I still feel like I will most likely start a new cycle today or tomorrow.
BUT, of course, my mind cannot help but think about that very (VERY) rare occurrence of us taking a risk in the last half of a cycle...combined with the teeny tiny possibility that I ovulated late this cycle. If that ridiculous combination of high unlikely events results in a pregnancy, it would definitely be 'a God thing' and meant to be!! And I won't rest until I know for sure one way or the other.
Naturally, my husband is taking the "Well, aren't we going to know in a few days either way? You'll either start or get a positive test? Can we worry about it then?" approach.
It's like he doesn't know me at all!! Of COURSE I will obsess about it until AF arrives OR I can test again!!
So while the waiting game continues, here's some information about delayed ovulation for anyone interested. Delayed ovulation, by the way, is the explanation for MANY 'late periods' when women THINK they are pregnant. They just ovulated later than expected!
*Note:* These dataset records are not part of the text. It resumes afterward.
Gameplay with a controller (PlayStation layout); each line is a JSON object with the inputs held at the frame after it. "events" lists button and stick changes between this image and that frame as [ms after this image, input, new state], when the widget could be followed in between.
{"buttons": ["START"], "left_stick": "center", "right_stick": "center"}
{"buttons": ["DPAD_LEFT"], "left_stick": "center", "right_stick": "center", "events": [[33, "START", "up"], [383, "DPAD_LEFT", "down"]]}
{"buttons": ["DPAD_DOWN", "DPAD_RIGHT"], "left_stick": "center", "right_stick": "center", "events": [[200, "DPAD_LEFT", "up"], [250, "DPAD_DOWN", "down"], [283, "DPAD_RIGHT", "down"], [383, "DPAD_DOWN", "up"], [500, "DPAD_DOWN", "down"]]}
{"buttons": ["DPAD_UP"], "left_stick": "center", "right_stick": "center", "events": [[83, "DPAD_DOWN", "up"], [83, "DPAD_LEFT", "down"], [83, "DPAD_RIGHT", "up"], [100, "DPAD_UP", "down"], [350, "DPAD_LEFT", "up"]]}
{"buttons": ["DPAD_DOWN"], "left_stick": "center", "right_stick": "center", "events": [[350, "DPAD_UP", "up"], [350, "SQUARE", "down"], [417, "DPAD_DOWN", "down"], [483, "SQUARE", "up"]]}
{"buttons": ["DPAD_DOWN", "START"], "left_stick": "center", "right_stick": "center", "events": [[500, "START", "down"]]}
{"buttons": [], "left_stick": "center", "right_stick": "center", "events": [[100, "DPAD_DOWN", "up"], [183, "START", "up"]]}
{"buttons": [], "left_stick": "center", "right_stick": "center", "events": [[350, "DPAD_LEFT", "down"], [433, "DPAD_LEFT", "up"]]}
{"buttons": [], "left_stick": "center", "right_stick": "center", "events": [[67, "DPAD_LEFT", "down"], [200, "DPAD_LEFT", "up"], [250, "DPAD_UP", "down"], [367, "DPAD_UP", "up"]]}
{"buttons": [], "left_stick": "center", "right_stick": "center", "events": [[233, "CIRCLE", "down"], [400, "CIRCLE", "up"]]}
Most sources agree on these most common reasons for delayed ovulation:
1. hormones
2. low body fat
3. excessive body fat
4. extended periods of intense exercise
5. rapid weight gain or weight loss
6. medication
7. breastfeeding
8. STRESS
Read more on WiseGeek.org.
It is important to note that the STRESS that can delay ovulation isn't limited to things like sickness, work worries, experiencing a loss or moving...it can even be 'good stress,' like a family vacation or starting an exciting new job. Our body can't interpret the difference between 'good stress' and 'bad stress,' it just knows that we're already too revved up and distracted to ovulate and/or get pregnant! So...our body will delay ovulation until we 'calm down.'
In fact, the only unusually long cycle I've had in the last two years was the summer of 2011 when my teenage sister-in-law was living with us temporarily AND we were trying to buy a home in my parents' neighborhood AND get our rental packed up AND were supposed to be leaving on a week-long trip out of town to visit in-laws and go camping. My stress levels were through the roof and my body knew it! I recorded fertile fluid rising on day 21 but didn't record egg whites until day 32! That cycle ended up being 46 days long. Phew!
Years ago, I noticed a pattern to my (previously inexplicably) long cycles: travel. Once we were on a family trip out of state (camping with in-laws, which was more of a 'bad stress') and once we were on a family vacation (more 'good stress') but both times, I should have ovulated during the trip but ultimately didn't until after we returned home.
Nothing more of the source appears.